• [Work to complete]: Gather all lines in the data that hold the string "closed".
Segment Start: Records to process
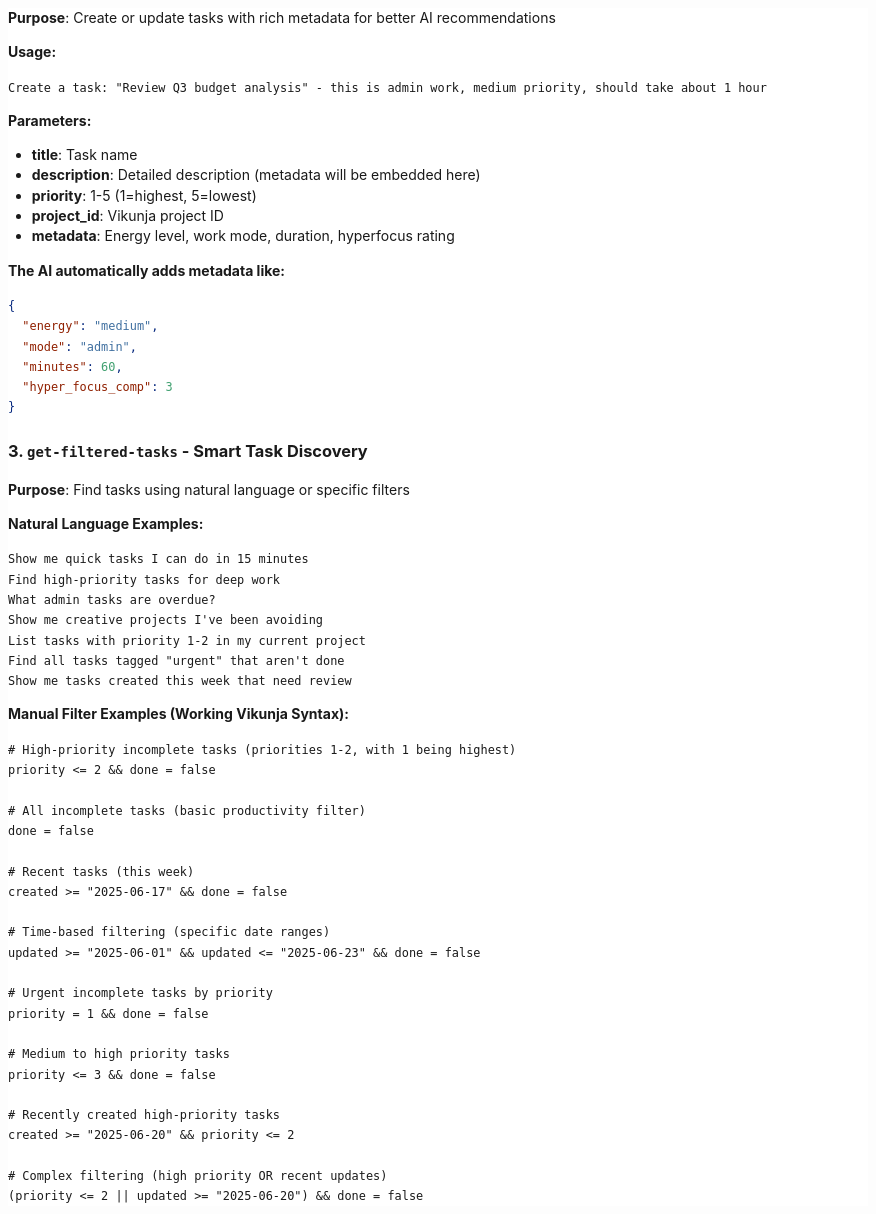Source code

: **Purpose**: Create or update tasks with rich metadata for better AI recommendations

**Usage:**
```
Create a task: "Review Q3 budget analysis" - this is admin work, medium priority, should take about 1 hour
```

**Parameters:**
- **title**: Task name
- **description**: Detailed description (metadata will be embedded here)
- **priority**: 1-5 (1=highest, 5=lowest)
- **project_id**: Vikunja project ID
- **metadata**: Energy level, work mode, duration, hyperfocus rating

**The AI automatically adds metadata like:**
```json
{
  "energy": "medium",
  "mode": "admin", 
  "minutes": 60,
  "hyper_focus_comp": 3
}
```

### 3. `get-filtered-tasks` - Smart Task Discovery

**Purpose**: Find tasks using natural language or specific filters

**Natural Language Examples:**
```
Show me quick tasks I can do in 15 minutes
Find high-priority tasks for deep work
What admin tasks are overdue?
Show me creative projects I've been avoiding
List tasks with priority 1-2 in my current project
Find all tasks tagged "urgent" that aren't done
Show me tasks created this week that need review
```

**Manual Filter Examples (Working Vikunja Syntax):**
```
# High-priority incomplete tasks (priorities 1-2, with 1 being highest)
priority <= 2 && done = false

# All incomplete tasks (basic productivity filter)
done = false

# Recent tasks (this week)
created >= "2025-06-17" && done = false

# Time-based filtering (specific date ranges)
updated >= "2025-06-01" && updated <= "2025-06-23" && done = false

# Urgent incomplete tasks by priority
priority = 1 && done = false

# Medium to high priority tasks
priority <= 3 && done = false

# Recently created high-priority tasks
created >= "2025-06-20" && priority <= 2

# Complex filtering (high priority OR recent updates)
(priority <= 2 || updated >= "2025-06-20") && done = false
```

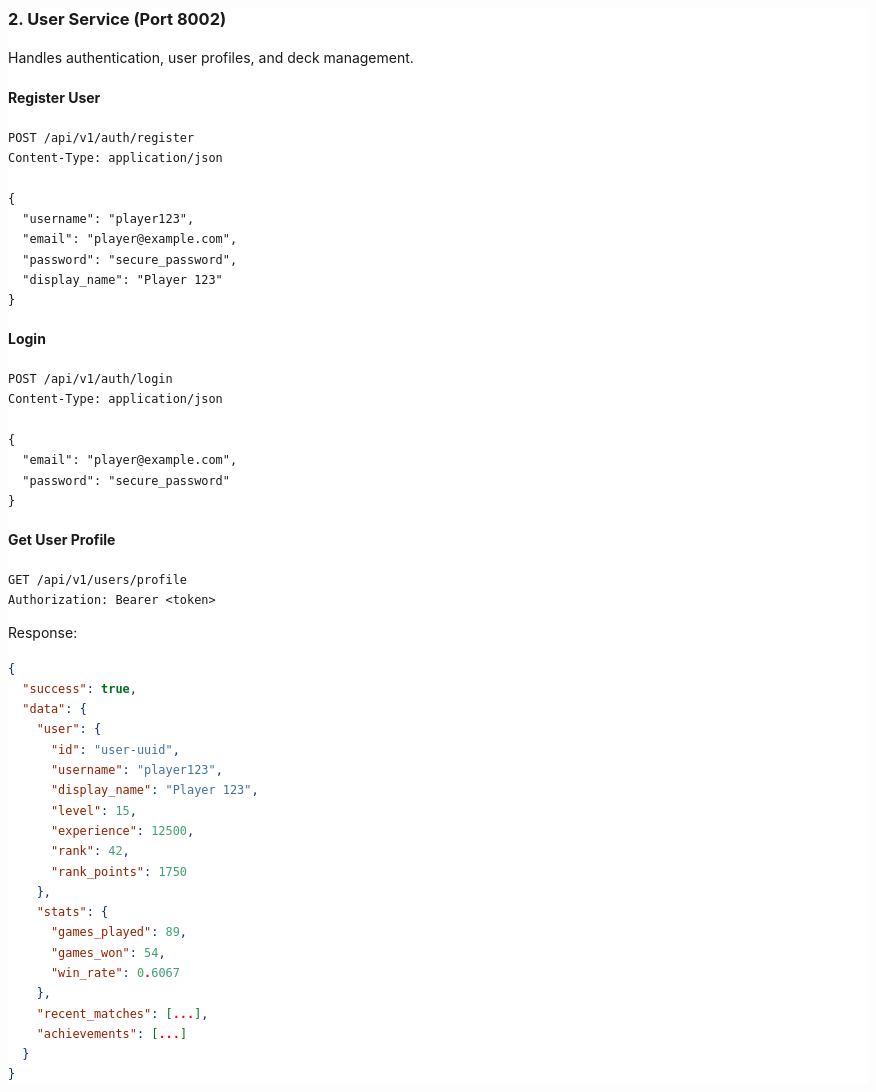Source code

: ### 2. User Service (Port 8002)

Handles authentication, user profiles, and deck management.

#### Register User
```http
POST /api/v1/auth/register
Content-Type: application/json

{
  "username": "player123",
  "email": "player@example.com",
  "password": "secure_password",
  "display_name": "Player 123"
}
```

#### Login
```http
POST /api/v1/auth/login
Content-Type: application/json

{
  "email": "player@example.com",
  "password": "secure_password"
}
```

#### Get User Profile
```http
GET /api/v1/users/profile
Authorization: Bearer <token>
```

Response:
```json
{
  "success": true,
  "data": {
    "user": {
      "id": "user-uuid",
      "username": "player123",
      "display_name": "Player 123",
      "level": 15,
      "experience": 12500,
      "rank": 42,
      "rank_points": 1750
    },
    "stats": {
      "games_played": 89,
      "games_won": 54,
      "win_rate": 0.6067
    },
    "recent_matches": [...],
    "achievements": [...]
  }
}
```
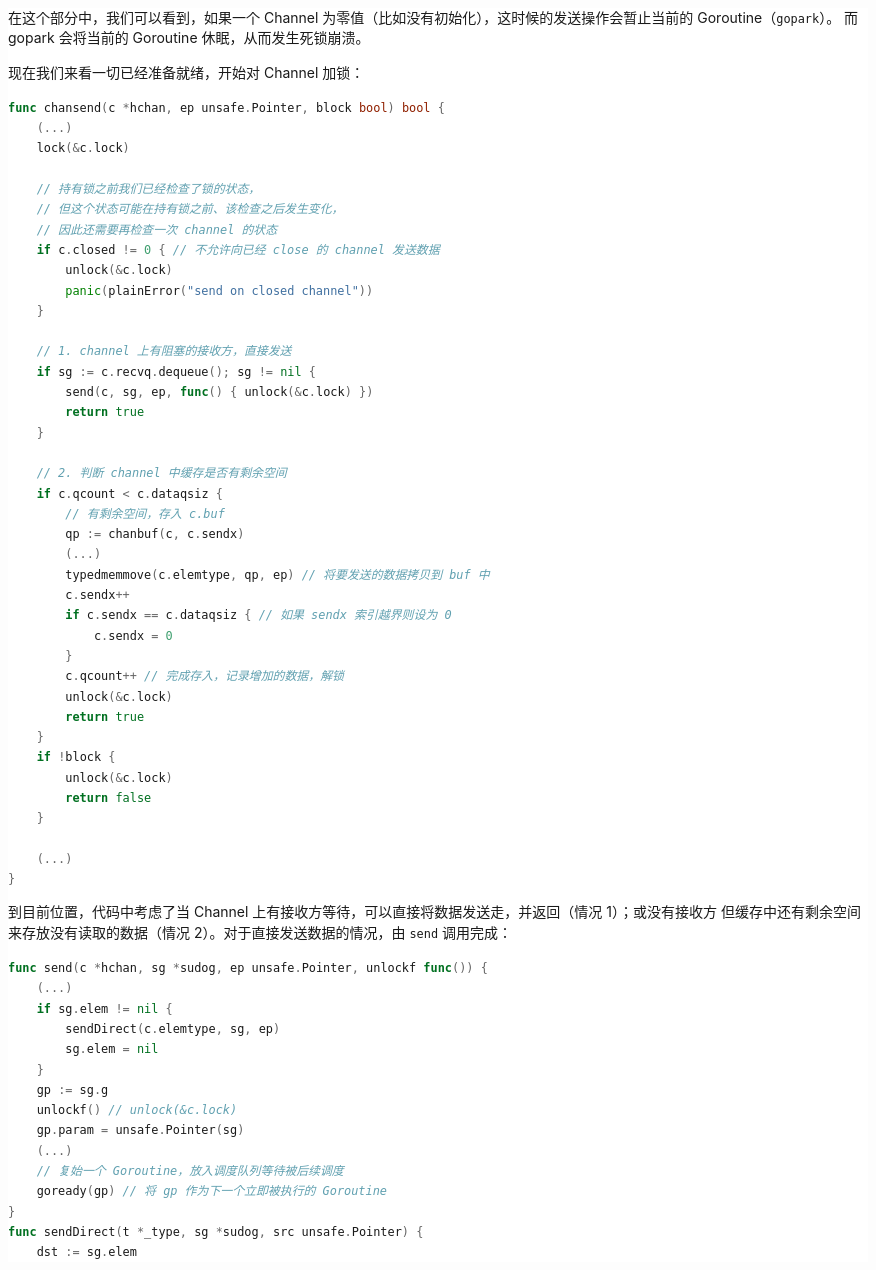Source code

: 在这个部分中，我们可以看到，如果一个 Channel 为零值（比如没有初始化），这时候的发送操作会暂止当前的 Goroutine（`gopark`）。
而 gopark 会将当前的 Goroutine 休眠，从而发生死锁崩溃。

现在我们来看一切已经准备就绪，开始对 Channel 加锁：

```go
func chansend(c *hchan, ep unsafe.Pointer, block bool) bool {
	(...)
	lock(&c.lock)

	// 持有锁之前我们已经检查了锁的状态，
	// 但这个状态可能在持有锁之前、该检查之后发生变化，
	// 因此还需要再检查一次 channel 的状态
	if c.closed != 0 { // 不允许向已经 close 的 channel 发送数据
		unlock(&c.lock)
		panic(plainError("send on closed channel"))
	}

	// 1. channel 上有阻塞的接收方，直接发送
	if sg := c.recvq.dequeue(); sg != nil {
		send(c, sg, ep, func() { unlock(&c.lock) })
		return true
	}

	// 2. 判断 channel 中缓存是否有剩余空间
	if c.qcount < c.dataqsiz {
		// 有剩余空间，存入 c.buf
		qp := chanbuf(c, c.sendx)
		(...)
		typedmemmove(c.elemtype, qp, ep) // 将要发送的数据拷贝到 buf 中
		c.sendx++
		if c.sendx == c.dataqsiz { // 如果 sendx 索引越界则设为 0
			c.sendx = 0
		}
		c.qcount++ // 完成存入，记录增加的数据，解锁
		unlock(&c.lock)
		return true
	}
	if !block {
		unlock(&c.lock)
		return false
	}

	(...)
}
```

到目前位置，代码中考虑了当 Channel 上有接收方等待，可以直接将数据发送走，并返回（情况 1）；或没有接收方
但缓存中还有剩余空间来存放没有读取的数据（情况 2）。对于直接发送数据的情况，由 `send` 调用完成：

```go
func send(c *hchan, sg *sudog, ep unsafe.Pointer, unlockf func()) {
	(...)
	if sg.elem != nil {
		sendDirect(c.elemtype, sg, ep)
		sg.elem = nil
	}
	gp := sg.g
	unlockf() // unlock(&c.lock)
	gp.param = unsafe.Pointer(sg)
	(...)
	// 复始一个 Goroutine，放入调度队列等待被后续调度
	goready(gp) // 将 gp 作为下一个立即被执行的 Goroutine
}
func sendDirect(t *_type, sg *sudog, src unsafe.Pointer) {
	dst := sg.elem
```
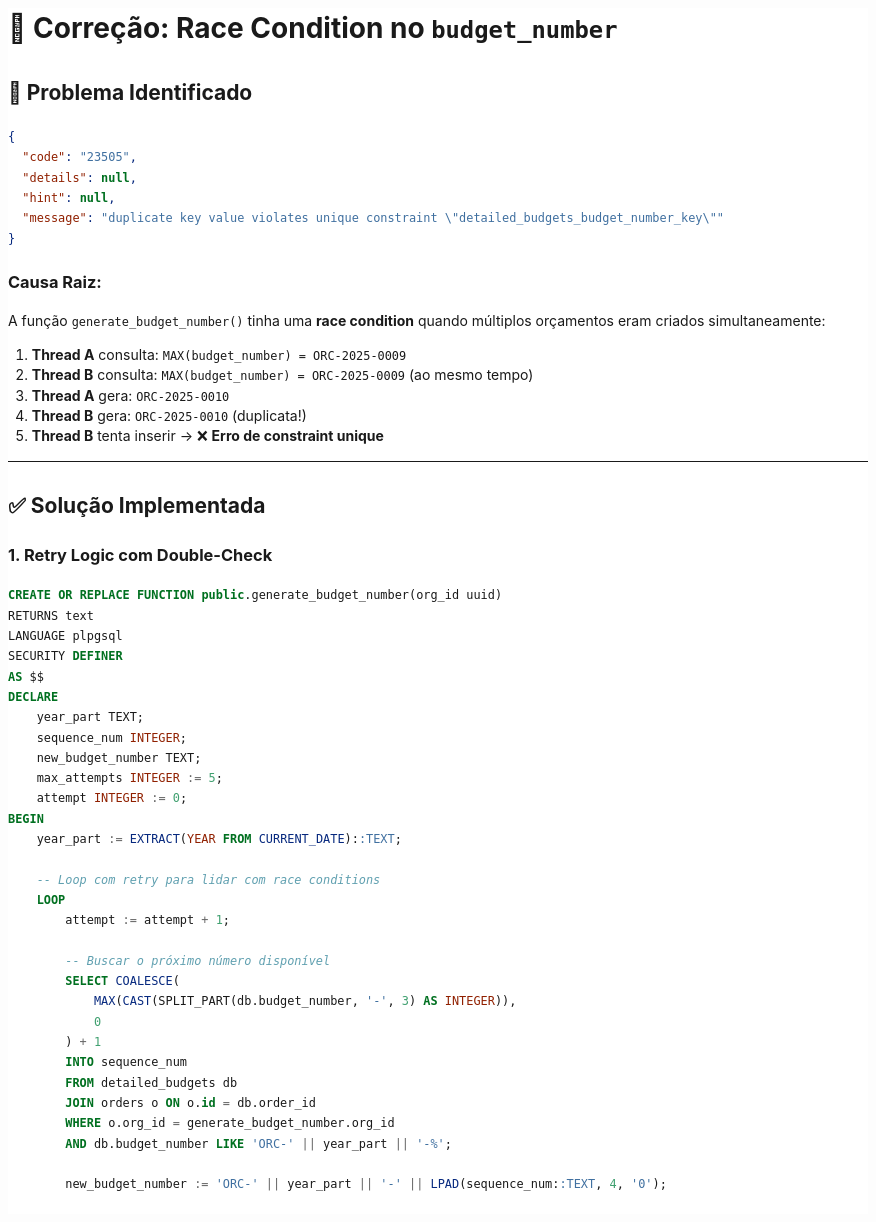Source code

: # 🔧 Correção: Race Condition no `budget_number`

## 🐛 **Problema Identificado**

```json
{
  "code": "23505",
  "details": null,
  "hint": null,
  "message": "duplicate key value violates unique constraint \"detailed_budgets_budget_number_key\""
}
```

### **Causa Raiz:**
A função `generate_budget_number()` tinha uma **race condition** quando múltiplos orçamentos eram criados simultaneamente:

1. **Thread A** consulta: `MAX(budget_number) = ORC-2025-0009`
2. **Thread B** consulta: `MAX(budget_number) = ORC-2025-0009` (ao mesmo tempo)
3. **Thread A** gera: `ORC-2025-0010`
4. **Thread B** gera: `ORC-2025-0010` (duplicata!)
5. **Thread B** tenta inserir → ❌ **Erro de constraint unique**

---

## ✅ **Solução Implementada**

### **1. Retry Logic com Double-Check**

```sql
CREATE OR REPLACE FUNCTION public.generate_budget_number(org_id uuid)
RETURNS text
LANGUAGE plpgsql
SECURITY DEFINER
AS $$
DECLARE
    year_part TEXT;
    sequence_num INTEGER;
    new_budget_number TEXT;
    max_attempts INTEGER := 5;
    attempt INTEGER := 0;
BEGIN
    year_part := EXTRACT(YEAR FROM CURRENT_DATE)::TEXT;
    
    -- Loop com retry para lidar com race conditions
    LOOP
        attempt := attempt + 1;
        
        -- Buscar o próximo número disponível
        SELECT COALESCE(
            MAX(CAST(SPLIT_PART(db.budget_number, '-', 3) AS INTEGER)), 
            0
        ) + 1
        INTO sequence_num
        FROM detailed_budgets db
        JOIN orders o ON o.id = db.order_id
        WHERE o.org_id = generate_budget_number.org_id
        AND db.budget_number LIKE 'ORC-' || year_part || '-%';
        
        new_budget_number := 'ORC-' || year_part || '-' || LPAD(sequence_num::TEXT, 4, '0');
        
```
Segment End: Records to process
• [Exercise response]:
	if c.closed != 0 { // 不允许向已经 close 的 channel 发送数据
		panic(plainError("send on closed channel"))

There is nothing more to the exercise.